This is an interactive article for my paper “Intelligent Anti-jamming based on Deep Reinforcement Learning and Transfer Learning”.
First, let us see how a jammer disrupts user signals in a wireless network.
In this example, the jammer disrupts the Access Points (APs) in each regional network. This way, users sending signals to the access point in each region will collide with the jammer signal. Usually, the jammer has higher signal power, hence the signal at the receiver (AP) becomes disrupted. This way, the jammer can lower the efficiency and throughput of the communication system.
To confront such a problem, we can equip each access point in each region with a machine learning (reinforcement learning) based agent.
The agent can predict the jammer actions and this way, avoid collisions with its signals.
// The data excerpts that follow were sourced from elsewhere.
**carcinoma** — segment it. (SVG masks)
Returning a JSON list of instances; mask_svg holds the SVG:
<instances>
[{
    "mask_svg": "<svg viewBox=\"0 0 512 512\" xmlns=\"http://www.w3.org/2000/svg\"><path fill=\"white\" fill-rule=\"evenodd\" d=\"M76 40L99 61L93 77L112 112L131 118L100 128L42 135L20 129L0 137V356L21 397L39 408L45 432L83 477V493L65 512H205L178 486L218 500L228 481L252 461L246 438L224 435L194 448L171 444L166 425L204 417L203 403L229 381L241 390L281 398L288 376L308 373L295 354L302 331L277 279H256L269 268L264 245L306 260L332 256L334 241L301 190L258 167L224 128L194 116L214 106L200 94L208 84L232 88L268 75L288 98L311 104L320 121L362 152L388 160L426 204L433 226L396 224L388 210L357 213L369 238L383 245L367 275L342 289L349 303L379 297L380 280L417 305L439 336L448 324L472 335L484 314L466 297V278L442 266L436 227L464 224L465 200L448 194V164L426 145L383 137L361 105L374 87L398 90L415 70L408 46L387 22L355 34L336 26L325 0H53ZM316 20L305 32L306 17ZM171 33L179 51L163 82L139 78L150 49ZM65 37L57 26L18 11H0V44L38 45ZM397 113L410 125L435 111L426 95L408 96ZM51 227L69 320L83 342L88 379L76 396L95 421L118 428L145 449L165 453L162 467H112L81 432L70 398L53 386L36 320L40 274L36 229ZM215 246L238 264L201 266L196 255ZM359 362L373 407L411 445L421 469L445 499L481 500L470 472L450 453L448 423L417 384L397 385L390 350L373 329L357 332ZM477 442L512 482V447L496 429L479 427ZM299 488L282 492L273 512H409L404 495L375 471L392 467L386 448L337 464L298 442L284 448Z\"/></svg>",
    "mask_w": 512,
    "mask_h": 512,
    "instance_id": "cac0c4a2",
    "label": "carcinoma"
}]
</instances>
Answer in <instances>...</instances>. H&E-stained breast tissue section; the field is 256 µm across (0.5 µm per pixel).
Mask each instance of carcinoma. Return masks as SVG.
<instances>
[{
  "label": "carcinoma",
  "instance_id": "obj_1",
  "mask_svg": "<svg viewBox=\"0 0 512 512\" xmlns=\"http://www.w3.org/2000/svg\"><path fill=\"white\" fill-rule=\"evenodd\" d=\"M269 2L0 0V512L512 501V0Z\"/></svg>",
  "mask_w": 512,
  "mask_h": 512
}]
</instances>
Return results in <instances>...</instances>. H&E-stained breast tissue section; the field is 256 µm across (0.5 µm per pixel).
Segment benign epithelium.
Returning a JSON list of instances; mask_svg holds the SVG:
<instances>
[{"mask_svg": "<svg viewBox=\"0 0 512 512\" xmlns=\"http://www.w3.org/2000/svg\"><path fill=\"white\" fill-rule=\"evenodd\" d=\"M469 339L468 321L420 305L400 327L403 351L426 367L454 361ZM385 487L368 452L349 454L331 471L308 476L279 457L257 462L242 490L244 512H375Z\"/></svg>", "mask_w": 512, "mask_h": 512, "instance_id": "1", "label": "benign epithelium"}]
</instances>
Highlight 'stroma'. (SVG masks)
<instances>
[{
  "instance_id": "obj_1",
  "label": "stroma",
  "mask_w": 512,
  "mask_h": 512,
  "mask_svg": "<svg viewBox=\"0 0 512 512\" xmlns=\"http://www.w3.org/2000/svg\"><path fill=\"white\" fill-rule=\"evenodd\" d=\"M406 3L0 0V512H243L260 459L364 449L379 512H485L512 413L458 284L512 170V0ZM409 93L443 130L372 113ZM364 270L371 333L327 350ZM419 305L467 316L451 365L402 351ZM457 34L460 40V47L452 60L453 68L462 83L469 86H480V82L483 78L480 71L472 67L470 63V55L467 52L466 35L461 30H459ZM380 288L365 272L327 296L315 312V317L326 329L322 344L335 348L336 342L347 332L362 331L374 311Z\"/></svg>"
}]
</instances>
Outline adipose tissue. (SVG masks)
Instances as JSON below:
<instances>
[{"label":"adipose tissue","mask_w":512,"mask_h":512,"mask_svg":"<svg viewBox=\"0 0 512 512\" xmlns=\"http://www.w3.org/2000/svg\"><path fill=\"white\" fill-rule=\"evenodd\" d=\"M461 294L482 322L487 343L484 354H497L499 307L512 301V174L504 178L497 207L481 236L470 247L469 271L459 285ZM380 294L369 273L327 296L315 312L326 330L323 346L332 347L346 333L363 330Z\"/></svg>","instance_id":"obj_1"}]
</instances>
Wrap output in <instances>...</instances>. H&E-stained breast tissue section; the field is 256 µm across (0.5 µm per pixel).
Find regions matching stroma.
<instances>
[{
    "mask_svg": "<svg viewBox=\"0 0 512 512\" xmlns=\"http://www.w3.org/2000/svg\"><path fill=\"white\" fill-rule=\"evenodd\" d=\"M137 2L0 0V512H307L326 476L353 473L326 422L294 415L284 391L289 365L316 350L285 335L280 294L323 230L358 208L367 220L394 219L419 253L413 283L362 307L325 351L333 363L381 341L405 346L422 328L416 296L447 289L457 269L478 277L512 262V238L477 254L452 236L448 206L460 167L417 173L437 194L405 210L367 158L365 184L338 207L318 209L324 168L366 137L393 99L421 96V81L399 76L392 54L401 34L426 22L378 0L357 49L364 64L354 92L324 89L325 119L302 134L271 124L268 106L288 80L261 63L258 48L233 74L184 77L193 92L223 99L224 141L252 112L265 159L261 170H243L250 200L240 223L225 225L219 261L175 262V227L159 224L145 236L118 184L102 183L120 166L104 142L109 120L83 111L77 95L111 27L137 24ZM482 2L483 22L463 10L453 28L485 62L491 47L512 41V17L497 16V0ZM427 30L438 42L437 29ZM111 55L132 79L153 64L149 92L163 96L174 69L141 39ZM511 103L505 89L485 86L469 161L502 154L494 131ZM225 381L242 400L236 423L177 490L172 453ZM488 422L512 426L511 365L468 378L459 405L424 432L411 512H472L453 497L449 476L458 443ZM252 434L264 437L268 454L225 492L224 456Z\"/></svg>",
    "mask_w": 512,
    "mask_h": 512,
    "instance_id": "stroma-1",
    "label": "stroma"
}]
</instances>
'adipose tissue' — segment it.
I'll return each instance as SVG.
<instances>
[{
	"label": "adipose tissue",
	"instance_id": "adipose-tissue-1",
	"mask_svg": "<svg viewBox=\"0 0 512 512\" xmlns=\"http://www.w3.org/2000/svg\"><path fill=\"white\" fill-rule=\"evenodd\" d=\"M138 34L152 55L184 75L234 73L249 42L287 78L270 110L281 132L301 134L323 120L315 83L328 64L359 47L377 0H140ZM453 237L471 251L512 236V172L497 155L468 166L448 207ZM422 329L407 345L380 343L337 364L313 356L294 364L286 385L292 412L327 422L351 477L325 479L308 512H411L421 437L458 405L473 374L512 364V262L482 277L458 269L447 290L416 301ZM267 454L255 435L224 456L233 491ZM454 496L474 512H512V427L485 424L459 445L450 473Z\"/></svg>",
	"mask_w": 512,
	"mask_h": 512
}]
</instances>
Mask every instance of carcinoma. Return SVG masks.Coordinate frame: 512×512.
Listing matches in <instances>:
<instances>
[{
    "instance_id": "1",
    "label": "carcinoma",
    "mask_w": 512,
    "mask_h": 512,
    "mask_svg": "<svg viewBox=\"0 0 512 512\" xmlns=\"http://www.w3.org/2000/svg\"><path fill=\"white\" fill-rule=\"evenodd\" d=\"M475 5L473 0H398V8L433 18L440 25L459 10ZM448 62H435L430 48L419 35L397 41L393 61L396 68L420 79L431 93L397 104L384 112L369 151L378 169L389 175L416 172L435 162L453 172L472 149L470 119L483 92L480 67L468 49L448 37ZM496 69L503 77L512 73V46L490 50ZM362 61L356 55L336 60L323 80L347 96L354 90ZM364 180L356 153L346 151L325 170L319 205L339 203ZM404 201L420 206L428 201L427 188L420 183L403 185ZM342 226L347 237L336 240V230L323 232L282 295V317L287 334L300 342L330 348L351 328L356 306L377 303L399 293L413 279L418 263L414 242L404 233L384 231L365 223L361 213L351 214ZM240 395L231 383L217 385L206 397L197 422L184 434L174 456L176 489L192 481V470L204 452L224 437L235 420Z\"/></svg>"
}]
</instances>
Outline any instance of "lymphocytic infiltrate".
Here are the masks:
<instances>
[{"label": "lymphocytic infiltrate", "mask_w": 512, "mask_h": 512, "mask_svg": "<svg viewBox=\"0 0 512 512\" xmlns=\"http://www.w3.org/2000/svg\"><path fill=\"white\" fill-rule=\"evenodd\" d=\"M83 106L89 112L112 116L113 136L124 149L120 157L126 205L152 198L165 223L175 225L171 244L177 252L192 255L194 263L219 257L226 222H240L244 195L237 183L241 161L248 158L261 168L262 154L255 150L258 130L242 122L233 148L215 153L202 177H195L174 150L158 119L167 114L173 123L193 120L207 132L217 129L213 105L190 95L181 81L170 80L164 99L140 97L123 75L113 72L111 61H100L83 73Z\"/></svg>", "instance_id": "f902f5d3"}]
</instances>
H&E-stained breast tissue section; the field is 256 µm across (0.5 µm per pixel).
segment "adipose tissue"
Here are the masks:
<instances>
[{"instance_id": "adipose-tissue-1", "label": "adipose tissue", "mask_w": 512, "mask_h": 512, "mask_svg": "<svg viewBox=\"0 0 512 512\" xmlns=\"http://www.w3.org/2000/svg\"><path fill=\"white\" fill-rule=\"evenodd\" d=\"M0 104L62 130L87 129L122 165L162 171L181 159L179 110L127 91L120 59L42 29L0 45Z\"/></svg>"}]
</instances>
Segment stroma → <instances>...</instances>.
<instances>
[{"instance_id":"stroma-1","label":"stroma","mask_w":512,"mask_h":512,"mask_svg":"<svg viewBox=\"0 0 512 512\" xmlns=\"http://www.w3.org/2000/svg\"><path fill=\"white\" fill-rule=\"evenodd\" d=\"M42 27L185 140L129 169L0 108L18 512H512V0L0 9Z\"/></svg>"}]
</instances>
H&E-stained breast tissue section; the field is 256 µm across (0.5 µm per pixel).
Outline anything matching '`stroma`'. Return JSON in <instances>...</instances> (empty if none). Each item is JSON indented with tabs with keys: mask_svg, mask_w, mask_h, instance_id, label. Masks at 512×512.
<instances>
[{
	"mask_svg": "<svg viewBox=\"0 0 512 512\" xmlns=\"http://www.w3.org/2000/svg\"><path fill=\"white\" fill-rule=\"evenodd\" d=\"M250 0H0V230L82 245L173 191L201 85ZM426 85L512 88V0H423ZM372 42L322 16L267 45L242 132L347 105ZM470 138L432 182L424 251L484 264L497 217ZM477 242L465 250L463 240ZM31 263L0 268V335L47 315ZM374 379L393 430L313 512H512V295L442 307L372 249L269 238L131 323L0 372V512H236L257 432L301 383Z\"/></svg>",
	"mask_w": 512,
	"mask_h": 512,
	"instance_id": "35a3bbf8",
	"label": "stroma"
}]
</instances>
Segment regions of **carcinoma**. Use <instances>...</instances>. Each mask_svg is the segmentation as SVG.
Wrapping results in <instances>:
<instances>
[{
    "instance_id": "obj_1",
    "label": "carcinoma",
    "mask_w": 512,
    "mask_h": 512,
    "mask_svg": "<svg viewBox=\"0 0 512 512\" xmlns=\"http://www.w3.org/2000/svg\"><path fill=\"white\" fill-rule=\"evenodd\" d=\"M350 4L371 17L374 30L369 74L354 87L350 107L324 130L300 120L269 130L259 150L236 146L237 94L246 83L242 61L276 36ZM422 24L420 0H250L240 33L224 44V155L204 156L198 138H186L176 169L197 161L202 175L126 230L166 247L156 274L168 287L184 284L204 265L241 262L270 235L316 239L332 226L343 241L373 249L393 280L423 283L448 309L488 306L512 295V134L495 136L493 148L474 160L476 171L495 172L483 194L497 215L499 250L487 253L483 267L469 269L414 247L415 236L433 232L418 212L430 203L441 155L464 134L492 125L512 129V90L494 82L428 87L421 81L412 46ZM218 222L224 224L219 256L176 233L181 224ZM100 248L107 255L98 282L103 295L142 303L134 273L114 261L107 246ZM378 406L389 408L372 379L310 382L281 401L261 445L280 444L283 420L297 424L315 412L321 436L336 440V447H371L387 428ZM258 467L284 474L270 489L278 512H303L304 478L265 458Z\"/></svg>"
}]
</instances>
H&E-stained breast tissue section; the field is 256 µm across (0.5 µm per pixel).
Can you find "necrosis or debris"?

So first, we train a deep reinforcement learning model (DRL) that can predict the jammer behaviour and maximize the throughput of the wireless network in a specific region called "source domain".
We consider a certain scenario for the source domain and call it "Source". The scenario we used is a sweep jammer.
For a deep reinforcement learning mechanizm and how it works, kindly refer to my other project, deep reinforcement learning for atari games.
The deep neural network (DNN) architecture used for the DRL model is as follows:
I use "double Q-iteration" DRL algorithm since it avoids "sub-game perfection".
The hyperparameters used to tune the DNN for the double Q-iteration algorithm are as follows:
As shown, I propose using recurrent neural networks (RNNs) instead of convolutional neural networks (CNNs). Because the wireless network information are all based on time.
As a result, the dataset is time series. RNNs are known to perform great when the input space (state space in DRL jargon) is time series.
And for the RNN architecture I recommend using one long short-term memory (LSTM) layer as the first hidden layer.
I made a comparison between RNN and CNN networks and the results are impressive.
As shown, the RNN is working 15% better than CNN even though the number of parameters used for the RNN network is less than CNN.
Now as you can see, both models take a considerable amount of time to be trained. This is not application in applications as fast as wireless network communication systems. So the proposed method in my paper and similar works is to use a ML method named Transfer Learning (TL). As the name suggests, in transfer learning, we transfer the learned knowledge which usually is in form of a DNN and its weights, to a new environment facing the almost the same problem.
The type of TL I used is named Integrated Feature Extractor (IFE) such that insead of feeding the input to the DNN, feed the extracted features. Each layer of a DNN extracts features but the first layers give general features while the last layers produce the detailed features. In the IFE-TL, the feature extractor part of the DNN is learned in the source domain, and transfered to the target domain. As a result, the layers extracting the features are frozen in the target domain.
To be able to determine how many layers are needed to be frozen in the target domain, we need to estimate how different the two source and target regional wireless networks are from each other. To do so, I used an eXplainable Artificial Intelligence (XAI) method named Feature Relevance Explanation (FRE). It means we can understand the behaviour of the black-box of DNN by extracting the most important features of it using a more explainable model such as Random Forest models.
To have a good estimation of the two different source and target domains and to avoid any information leakage from the jammer to the users, I first extract the features in the source domain. To do so, we first test the trained DNN to generate data for the random forest model. After transferring the DNN to the target domain, to generate data for the random forest model in the target domain, we test the same DNN tested in the Source. The reason is to measure the differences of the RL agent decisions while following the same policy learned in Source. After having the two extracted imortance of the features, we can calculate the relative entropy (Kullback–Leibler divergence) of the two importance of the features. If the extracted features are not making a probability distribution, we can normalize the values.
I have consider 4 target domain scenarios and design the jammer in a way to be in different differences from the Source.
We can see the importance of the differences in these different scenarios as well as the source domain in the figure below:
The following shows the calculated relative entropy values based on the extracted importance of the features.
Based on the calculated relative entropy values, we can estimate how many layers are needed to be learnable in the transferred DNN in target regions.
To see how the relative entropy values match the optimum number of learnable layers in each target domain, I try freezing different number of layers
in each scenario and see how different IFE models work.
The following shows the results for all the target scenarios:
To be able to speed up the training process of machine learning models, especially in RL algorithms, we can take advantage of TL in problems that source and target domains have considerable similar features. In an jamming problem in wireless networks, I showed how we can implement RL models and decrease their complexity by IFE-TL in this article.